**Exercise description**
Transcribe the listing in full. Keep every line exactly as it stands.

**Provided data**

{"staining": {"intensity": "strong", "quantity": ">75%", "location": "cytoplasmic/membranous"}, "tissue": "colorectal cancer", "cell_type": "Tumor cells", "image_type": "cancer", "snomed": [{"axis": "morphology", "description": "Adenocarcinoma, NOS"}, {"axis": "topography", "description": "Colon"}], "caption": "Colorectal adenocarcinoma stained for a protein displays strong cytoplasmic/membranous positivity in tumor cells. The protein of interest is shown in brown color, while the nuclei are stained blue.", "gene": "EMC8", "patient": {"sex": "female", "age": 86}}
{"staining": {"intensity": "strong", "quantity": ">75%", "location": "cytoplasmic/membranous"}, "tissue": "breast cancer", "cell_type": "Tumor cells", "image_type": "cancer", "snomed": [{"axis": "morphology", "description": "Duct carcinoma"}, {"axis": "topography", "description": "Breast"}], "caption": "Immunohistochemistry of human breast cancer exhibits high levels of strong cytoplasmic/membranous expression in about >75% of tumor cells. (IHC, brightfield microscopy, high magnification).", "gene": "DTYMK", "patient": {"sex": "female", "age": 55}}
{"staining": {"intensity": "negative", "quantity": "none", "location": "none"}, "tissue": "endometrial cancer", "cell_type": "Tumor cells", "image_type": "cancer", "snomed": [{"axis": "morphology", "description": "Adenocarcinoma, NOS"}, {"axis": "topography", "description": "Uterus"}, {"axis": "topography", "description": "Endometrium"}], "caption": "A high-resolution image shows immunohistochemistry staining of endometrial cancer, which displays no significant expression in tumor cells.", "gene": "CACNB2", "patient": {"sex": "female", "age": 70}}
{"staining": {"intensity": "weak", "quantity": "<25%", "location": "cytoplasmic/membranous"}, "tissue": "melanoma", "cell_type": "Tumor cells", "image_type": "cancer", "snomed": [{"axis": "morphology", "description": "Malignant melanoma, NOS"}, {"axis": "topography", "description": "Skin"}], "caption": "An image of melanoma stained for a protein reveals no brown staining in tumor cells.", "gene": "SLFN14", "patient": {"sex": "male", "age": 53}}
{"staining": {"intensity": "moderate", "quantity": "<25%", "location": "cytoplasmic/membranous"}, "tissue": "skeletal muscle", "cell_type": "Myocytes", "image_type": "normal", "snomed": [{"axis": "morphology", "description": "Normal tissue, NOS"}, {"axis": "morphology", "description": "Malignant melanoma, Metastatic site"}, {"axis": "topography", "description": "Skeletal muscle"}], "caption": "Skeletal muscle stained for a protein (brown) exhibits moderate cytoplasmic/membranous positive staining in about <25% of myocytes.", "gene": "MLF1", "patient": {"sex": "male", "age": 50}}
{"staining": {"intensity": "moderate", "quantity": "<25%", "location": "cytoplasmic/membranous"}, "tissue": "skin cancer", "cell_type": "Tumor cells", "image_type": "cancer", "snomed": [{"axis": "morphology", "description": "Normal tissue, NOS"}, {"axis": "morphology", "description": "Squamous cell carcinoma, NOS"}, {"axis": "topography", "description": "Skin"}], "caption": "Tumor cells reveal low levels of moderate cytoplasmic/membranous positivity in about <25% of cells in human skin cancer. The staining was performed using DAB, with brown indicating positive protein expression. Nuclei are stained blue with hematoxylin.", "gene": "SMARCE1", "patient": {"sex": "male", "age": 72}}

**Answer to this problem**
{"staining": {"intensity": "strong", "quantity": ">75%", "location": "cytoplasmic/membranous"}, "tissue": "colorectal cancer", "cell_type": "Tumor cells", "image_type": "cancer", "snomed": [{"axis": "morphology", "description": "Adenocarcinoma, NOS"}, {"axis": "topography", "description": "Colon"}], "caption": "Colorectal adenocarcinoma stained for a protein displays strong cytoplasmic/membranous positivity in tumor cells. The protein of interest is shown in brown color, while the nuclei are stained blue.", "gene": "EMC8", "patient": {"sex": "female", "age": 86}}
{"staining": {"intensity": "strong", "quantity": ">75%", "location": "cytoplasmic/membranous"}, "tissue": "breast cancer", "cell_type": "Tumor cells", "image_type": "cancer", "snomed": [{"axis": "morphology", "description": "Duct carcinoma"}, {"axis": "topography", "description": "Breast"}], "caption": "Immunohistochemistry of human breast cancer exhibits high levels of strong cytoplasmic/membranous expression in about >75% of tumor cells. (IHC, brightfield microscopy, high magnification).", "gene": "DTYMK", "patient": {"sex": "female", "age": 55}}
{"staining": {"intensity": "negative", "quantity": "none", "location": "none"}, "tissue": "endometrial cancer", "cell_type": "Tumor cells", "image_type": "cancer", "snomed": [{"axis": "morphology", "description": "Adenocarcinoma, NOS"}, {"axis": "topography", "description": "Uterus"}, {"axis": "topography", "description": "Endometrium"}], "caption": "A high-resolution image shows immunohistochemistry staining of endometrial cancer, which displays no significant expression in tumor cells.", "gene": "CACNB2", "patient": {"sex": "female", "age": 70}}
{"staining": {"intensity": "weak", "quantity": "<25%", "location": "cytoplasmic/membranous"}, "tissue": "melanoma", "cell_type": "Tumor cells", "image_type": "cancer", "snomed": [{"axis": "morphology", "description": "Malignant melanoma, NOS"}, {"axis": "topography", "description": "Skin"}], "caption": "An image of melanoma stained for a protein reveals no brown staining in tumor cells.", "gene": "SLFN14", "patient": {"sex": "male", "age": 53}}
{"staining": {"intensity": "moderate", "quantity": "<25%", "location": "cytoplasmic/membranous"}, "tissue": "skeletal muscle", "cell_type": "Myocytes", "image_type": "normal", "snomed": [{"axis": "morphology", "description": "Normal tissue, NOS"}, {"axis": "morphology", "description": "Malignant melanoma, Metastatic site"}, {"axis": "topography", "description": "Skeletal muscle"}], "caption": "Skeletal muscle stained for a protein (brown) exhibits moderate cytoplasmic/membranous positive staining in about <25% of myocytes.", "gene": "MLF1", "patient": {"sex": "male", "age": 50}}
{"staining": {"intensity": "moderate", "quantity": "<25%", "location": "cytoplasmic/membranous"}, "tissue": "skin cancer", "cell_type": "Tumor cells", "image_type": "cancer", "snomed": [{"axis": "morphology", "description": "Normal tissue, NOS"}, {"axis": "morphology", "description": "Squamous cell carcinoma, NOS"}, {"axis": "topography", "description": "Skin"}], "caption": "Tumor cells reveal low levels of moderate cytoplasmic/membranous positivity in about <25% of cells in human skin cancer. The staining was performed using DAB, with brown indicating positive protein expression. Nuclei are stained blue with hematoxylin.", "gene": "SMARCE1", "patient": {"sex": "male", "age": 72}}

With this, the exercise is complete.